Le 12 juillet 2022, le Tribunal administratif de Paris a encore rappelé que

« le respect du principe de proportionnalité d’une sanction financière s’apprécie au regard de la gravité des manquements commis, de la durée de la période durant laquelle ces manquements ont perduré, du comportement de la société et de sa situation financière » [6].

La prise en compte de la situation individuelle de l’entreprise exige de se pencher sur « la situation économique de l’entreprise et le secteur où elle intervient » [7]. Ainsi, tout élément de nature à documenter les difficultés économiques ou financières de l’entreprise peut être utilement communiqué (documentation comptable, situation du carnet de commandes, etc.) mais également plus globalement son secteur et l’économie de manière plus générale.

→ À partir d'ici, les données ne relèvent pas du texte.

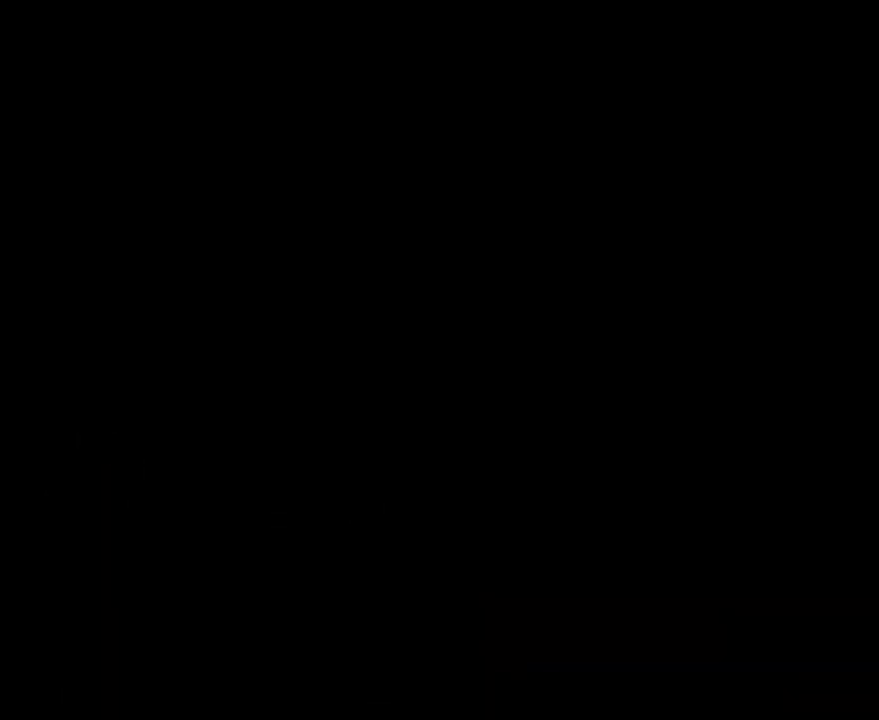
{"buttons": [], "left_stick": "center", "events": []}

On regrettera cependant les solutions hâtivement retenues par les juridictions administratives et prétendant écarter l’application de certaines règles fondamentales telles que le droit au procès équitable. Le combat pour la protection effective des droits fondamentaux des entreprises est encore loin d’être achevé.

Jocelyn Goubet, Avocat à la Cour Barreau de Paris

[1En fonction de la situation, l’administration peut également adresser à l’entreprise contrôlée un avertissement, ou une injonction, sans appliquer d’amende.

[2Sanctions - Délais de paiement | economie.gouv.fr

[3Voir les Lignes directrices publiées sur le site Internet de la DGCCRF LD_sanctions_delais_paiement.pdf (economie.gouv.fr).

[4Cour administrative d’appel de Paris, 30 janvier 2023, 21PA04834 ; Cour administrative d’appel de Paris, 14 octobre 2021, 20PA01924.

[5Cour administrative d’appel de Nancy, 6 juillet 2021, 19NC00777 ; Cour administrative d’appel de Paris, 7 juillet 2020, 18PA03828.

[6Tribunal administratif de Paris, 12 juillet 2022, n°2013288 ; voir aussi Cour administrative d’appel de Bordeaux, 17 décembre 2021, 19BX03016.

[7Cour administrative d’appel de Marseille, 25 février 2019, n°18MA0194.